No, you cannot correct the fields after the dataset has been created. Please contact the helpdesk to explain the situation so the admin can correct the fields for you.
last change 2024-12-08 by Ivo Leist ¶
Upload Molecular Data File(s)¶
Tip: You can upload multiple files at once!
3TR specific
Here is the link to directly navigate to the file upload page:
3tr.gpap.cnag.eu/portal/#/submitfiles
-
Navigate to the file upload page:
- Click on "DATA SUBMISSION" in the navigation bar on the left
- Click on "Submit files"
-
Upload the file(s):
- Select the project you want to upload the file(s) to
- Select in the Dataset ID dropdown the dataset you want to upload the file(s) to or upload a filled out file_template.
- Click on "Browse" to select the file(s) you want to upload
- Click on "VALIDATE" to check if all mandatory fields are filled out
- Click on "SUBMIT" to upload the file(s)
FAQ
Does the upload start immediately as soon I have selected a file?
Eventhough it looks like the upload has started, the files are not uploaded until you click on "SUBMIT".
last change 2024-12-08 by Ivo Leist ¶
Can I pause the upload process and resume later?
No, the upload process is not resumable. If you e.g. close the browser tab, the upload process is interrupted and you have to start over.
last change 2024-12-08 by Ivo Leist ¶
After uploading I realised that there is a mistake in the file. Can I correct it?
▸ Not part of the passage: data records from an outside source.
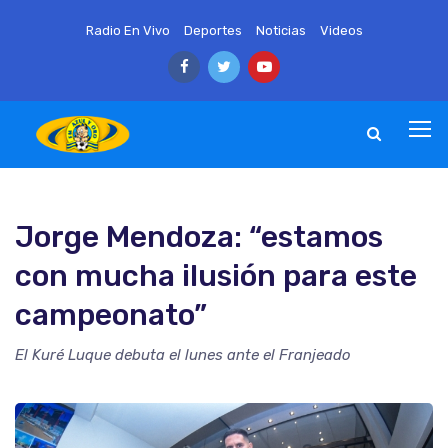
Radio En Vivo
Deportes
Noticias
Videos
Jorge Mendoza: “estamos
con mucha ilusión para este
campeonato”
El Kuré Luque debuta el lunes ante el Franjeado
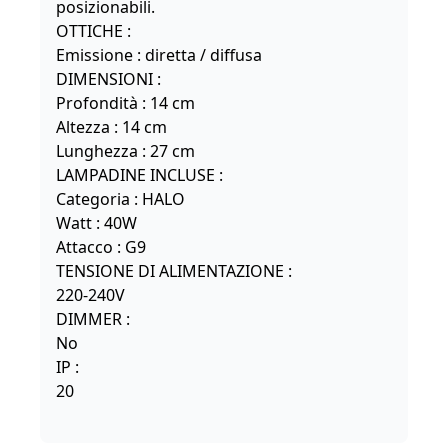
posizionabili.
OTTICHE :
Emissione : diretta / diffusa
DIMENSIONI :
Profondità : 14 cm
Altezza : 14 cm
Lunghezza : 27 cm
LAMPADINE INCLUSE :
Categoria : HALO
Watt : 40W
Attacco : G9
TENSIONE DI ALIMENTAZIONE :
220-240V
DIMMER :
No
IP :
20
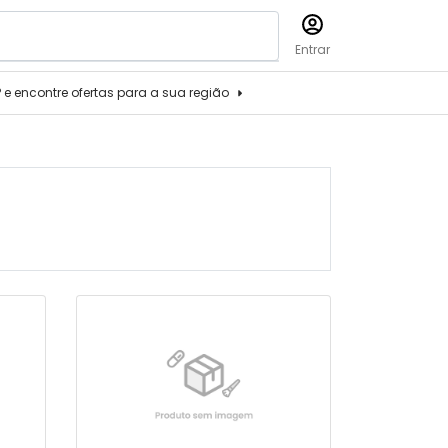
Entrar
P e encontre ofertas para a sua região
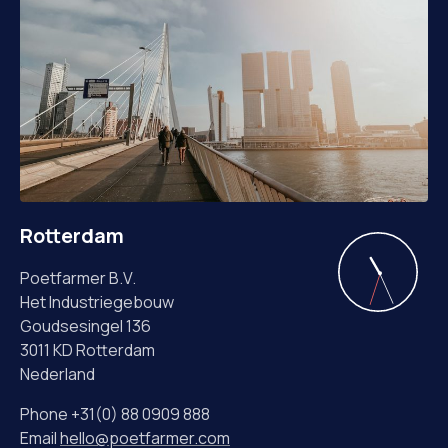
Rotterdam
Poetfarmer B.V.
Het Industriegebouw
Goudsesingel 136
3011 KD Rotterdam
Nederland
Phone +31(0) 88 0909 888
Email
hello@poetfarmer.com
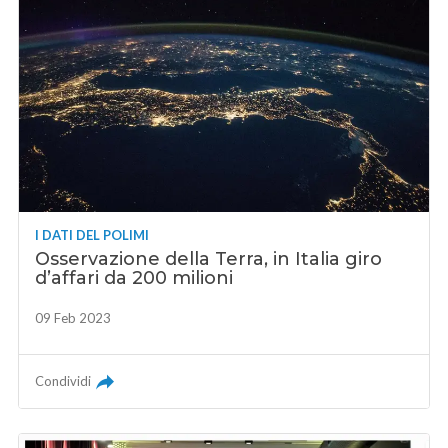
I DATI DEL POLIMI
Osservazione della Terra, in Italia giro
d’affari da 200 milioni
09 Feb 2023
Condividi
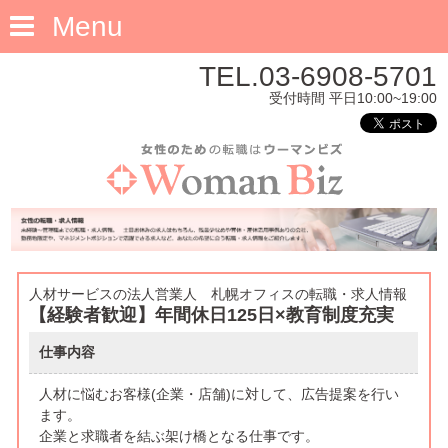
Menu
TEL.03-6908-5701
受付時間 平日10:00~19:00
人材サービスの法人営業人 札幌オフィスの転職・求人情報
【経験者歓迎】年間休日125日×教育制度充実
仕事内容
人材に悩むお客様(企業・店舗)に対して、広告提案を行い
ます。
企業と求職者を結ぶ架け橋となる仕事です。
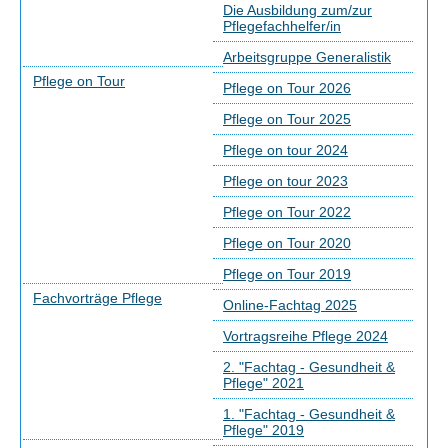
Die Ausbildung zum/zur
Pflegefachhelfer/in
Arbeitsgruppe Generalistik
Pflege on Tour
Pflege on Tour 2026
Pflege on Tour 2025
Pflege on tour 2024
Pflege on tour 2023
Pflege on Tour 2022
Pflege on Tour 2020
Pflege on Tour 2019
Fachvorträge Pflege
Online-Fachtag 2025
Vortragsreihe Pflege 2024
2. "Fachtag - Gesundheit &
Pflege" 2021
1. "Fachtag - Gesundheit &
Pflege" 2019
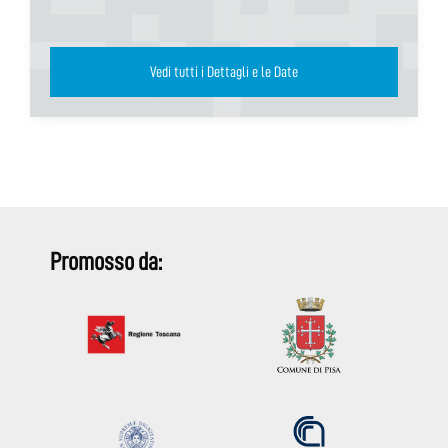
Vedi tutti i Dettagli e le Date
Promosso da:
No, you cannot overwite the uploaded file. Best is to upload the again with the correct data making sure it has the same name as the original file. The system will automatically version the file. To avoid confusion, you can mark the original file as "deleted" so the users only have access to the correct file.
last change 2024-12-08 by Ivo Leist ¶
I accidentaly uploaded a wrong file, can I delete it?
No, you cannot delete any uploaded file (refer to File deletion). Best is to mark the file as "deleted" so no one can access it. If the file contains sensitive data, please explain the situation in an email to the helpdesk.
last change 2024-12-08 by Ivo Leist ¶
3TR specific
Please do not see our data warehouse as a storage for your raw data. Only upload processed data that is ready for analyses.